◆ YOUR GOAL
Text only, exactly as given: reproduce the entries below without their pictures.

(MATERIAL FOR THIS EXERCISE Opens)

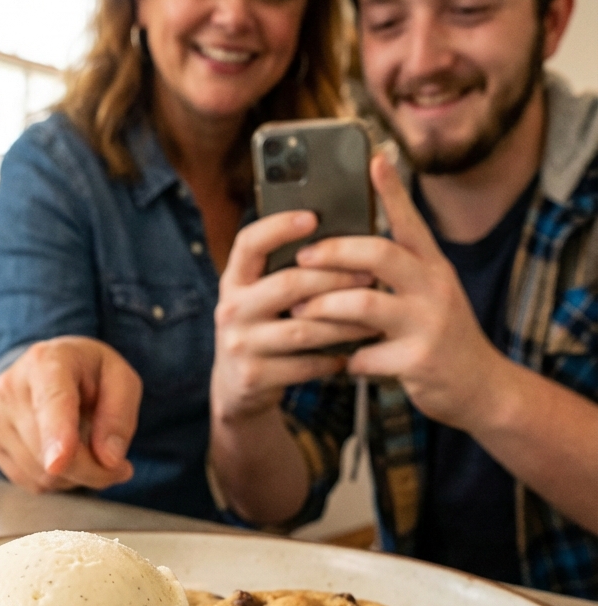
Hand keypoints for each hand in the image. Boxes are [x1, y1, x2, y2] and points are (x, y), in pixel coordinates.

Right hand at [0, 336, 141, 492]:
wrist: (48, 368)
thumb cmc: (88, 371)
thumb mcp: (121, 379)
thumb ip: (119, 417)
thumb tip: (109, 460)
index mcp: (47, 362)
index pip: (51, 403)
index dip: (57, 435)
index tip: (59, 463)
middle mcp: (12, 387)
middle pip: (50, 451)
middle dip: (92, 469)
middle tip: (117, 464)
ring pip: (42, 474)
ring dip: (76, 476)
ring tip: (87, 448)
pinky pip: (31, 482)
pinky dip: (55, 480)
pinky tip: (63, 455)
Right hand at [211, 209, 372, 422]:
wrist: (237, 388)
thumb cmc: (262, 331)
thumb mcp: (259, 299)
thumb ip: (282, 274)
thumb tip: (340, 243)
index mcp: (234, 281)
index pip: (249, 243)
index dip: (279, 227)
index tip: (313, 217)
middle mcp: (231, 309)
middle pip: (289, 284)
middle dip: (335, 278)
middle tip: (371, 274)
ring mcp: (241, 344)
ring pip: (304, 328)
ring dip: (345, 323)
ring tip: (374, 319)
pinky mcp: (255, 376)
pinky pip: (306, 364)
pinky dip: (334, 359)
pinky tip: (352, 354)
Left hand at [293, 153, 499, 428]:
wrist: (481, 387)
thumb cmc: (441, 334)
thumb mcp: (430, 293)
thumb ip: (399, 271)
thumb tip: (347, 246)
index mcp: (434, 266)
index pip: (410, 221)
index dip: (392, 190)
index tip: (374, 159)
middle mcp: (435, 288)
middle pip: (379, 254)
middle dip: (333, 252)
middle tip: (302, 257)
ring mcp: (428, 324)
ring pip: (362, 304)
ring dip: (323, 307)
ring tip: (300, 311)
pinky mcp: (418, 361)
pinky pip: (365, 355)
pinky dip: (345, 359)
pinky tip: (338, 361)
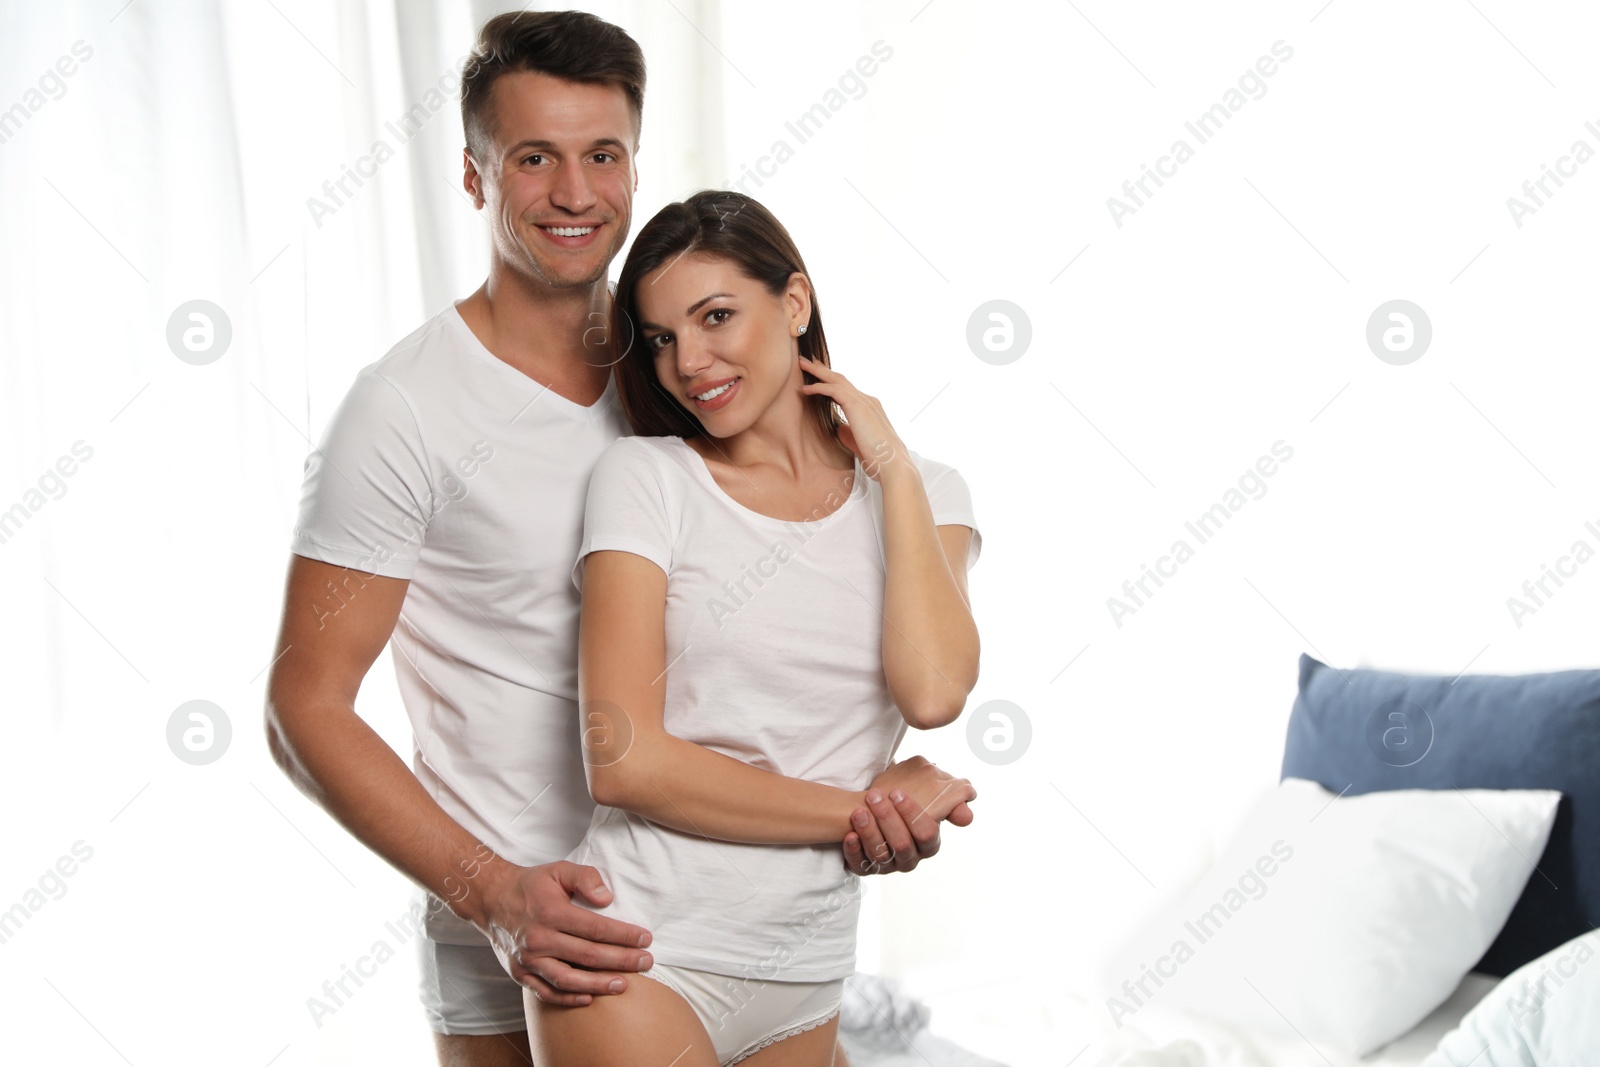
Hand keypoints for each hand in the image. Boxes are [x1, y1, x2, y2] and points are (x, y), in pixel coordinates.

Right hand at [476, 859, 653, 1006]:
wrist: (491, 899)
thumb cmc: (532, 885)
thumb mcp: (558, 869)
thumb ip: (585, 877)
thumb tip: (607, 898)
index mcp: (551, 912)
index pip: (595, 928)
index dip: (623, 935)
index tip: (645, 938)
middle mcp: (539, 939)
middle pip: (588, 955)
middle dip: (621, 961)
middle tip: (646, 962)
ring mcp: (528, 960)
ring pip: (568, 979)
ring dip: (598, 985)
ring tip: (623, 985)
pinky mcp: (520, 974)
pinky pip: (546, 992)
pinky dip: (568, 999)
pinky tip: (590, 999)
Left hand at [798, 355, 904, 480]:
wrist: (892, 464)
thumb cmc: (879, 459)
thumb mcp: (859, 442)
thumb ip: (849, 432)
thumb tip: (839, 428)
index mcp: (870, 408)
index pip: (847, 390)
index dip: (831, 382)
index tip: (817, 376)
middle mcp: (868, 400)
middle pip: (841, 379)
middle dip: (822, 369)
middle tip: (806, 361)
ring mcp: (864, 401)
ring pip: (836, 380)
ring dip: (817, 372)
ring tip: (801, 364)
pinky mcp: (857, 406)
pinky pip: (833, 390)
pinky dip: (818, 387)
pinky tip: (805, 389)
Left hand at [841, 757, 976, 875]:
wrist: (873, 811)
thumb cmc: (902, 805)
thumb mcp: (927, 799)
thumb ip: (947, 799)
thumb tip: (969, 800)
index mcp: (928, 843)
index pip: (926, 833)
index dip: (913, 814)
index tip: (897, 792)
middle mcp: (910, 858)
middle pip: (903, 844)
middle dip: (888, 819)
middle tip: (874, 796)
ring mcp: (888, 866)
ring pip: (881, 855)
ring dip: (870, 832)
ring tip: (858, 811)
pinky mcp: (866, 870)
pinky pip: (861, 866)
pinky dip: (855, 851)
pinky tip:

(MATERIAL FOR THIS EXERCISE Closes)

◆ COMPLETED TASK
Hand keypoints for each hand in the image. Boxes are [x1, y1, x2, y2] and points are (x, y), in pixel coordinates.

Right hand at [0, 336, 141, 492]:
wrist: (48, 368)
thumb cmc: (88, 371)
thumb mcp: (121, 379)
thumb ip: (119, 417)
thumb tip: (109, 460)
index mcp: (47, 362)
index pip: (51, 403)
index dip: (57, 435)
index tip: (59, 463)
middle mcp: (12, 387)
middle pip: (50, 451)
middle dip: (92, 469)
middle tip: (117, 464)
ring pip: (42, 474)
ring dip: (76, 476)
ring tip: (87, 448)
pinky pip: (31, 482)
pinky dip: (55, 480)
pinky tip: (63, 455)
Right hand at [211, 209, 372, 422]:
wrist: (237, 388)
thumb cmc: (262, 331)
thumb mcp: (259, 299)
thumb ip: (282, 274)
thumb tip: (340, 243)
index mcp: (234, 281)
index pip: (249, 243)
index dip: (279, 227)
index tip: (313, 217)
middle mcp: (231, 309)
middle pip: (289, 284)
middle dip: (335, 278)
middle tip: (371, 274)
ring mcp: (241, 344)
ring pip: (304, 328)
ring dip: (345, 323)
ring tip: (374, 319)
pinky mcp: (255, 376)
pinky pip: (306, 364)
pinky dip: (334, 359)
pinky tip: (352, 354)
Left hand at [293, 153, 499, 428]:
wrist: (481, 387)
thumb cmc: (441, 334)
thumb mcp: (430, 293)
thumb ip: (399, 271)
thumb tip: (347, 246)
index mcp: (434, 266)
index pip: (410, 221)
index dip: (392, 190)
index tip: (374, 159)
middle mcp: (435, 288)
middle pip: (379, 254)
middle dip: (333, 252)
middle tip: (302, 257)
ring mcp: (428, 324)
ring pip: (362, 304)
ring dip: (323, 307)
ring tip: (300, 311)
pinky mcp: (418, 361)
pinky pip: (365, 355)
pinky dip: (345, 359)
pinky tip: (338, 361)
Hand keypoints for each hand in the image. Boxes are [x1, y1, x2, y2] and points are (x, y), in pixel coordinates.

Right hand at [476, 859, 653, 1006]:
wrist: (491, 899)
thumb cmc: (532, 885)
thumb mcp: (558, 869)
thumb ip: (585, 877)
thumb tip: (607, 898)
index mcp: (551, 912)
index pip: (595, 928)
index dip: (623, 935)
index tip: (645, 938)
middle mcp: (539, 939)
middle pip: (588, 955)
middle dip: (621, 961)
middle tip: (646, 962)
ring mcp: (528, 960)
ring pip: (568, 979)
ring dip: (598, 985)
ring tip: (623, 985)
pinky mcp: (520, 974)
pinky pip: (546, 992)
pinky dip: (568, 999)
pinky tip: (590, 999)
Left hand at [798, 355, 904, 480]:
wrist: (892, 464)
thumb cmc: (879, 459)
thumb mcp: (859, 442)
thumb ip: (849, 432)
thumb tip: (839, 428)
index mcp: (870, 408)
index pip: (847, 390)
index dip: (831, 382)
index tip: (817, 376)
middle mcp: (868, 400)
middle pip: (841, 379)
middle dip: (822, 369)
middle tip: (806, 361)
ring mcp: (864, 401)
ring pip: (836, 380)
ring dip: (817, 372)
ring tip: (801, 364)
pinky mcp: (857, 406)
pinky pip: (833, 390)
pinky dip: (818, 387)
pinky tip: (805, 389)
Left hand at [841, 757, 976, 875]:
wrist: (873, 811)
thumb cmc: (902, 805)
thumb mcp: (927, 799)
thumb ip: (947, 799)
thumb tip: (969, 800)
index mcp: (928, 843)
index pip: (926, 833)
index dip: (913, 814)
index tip: (897, 792)
middle mcp: (910, 858)
middle pip: (903, 844)
middle dip: (888, 819)
middle tip: (874, 796)
ring mcp: (888, 866)
ring pip: (881, 855)
ring dip: (870, 832)
ring tip: (858, 811)
pinky mcp: (866, 870)
pinky pip: (861, 866)
pinky dip: (855, 851)
pinky tip:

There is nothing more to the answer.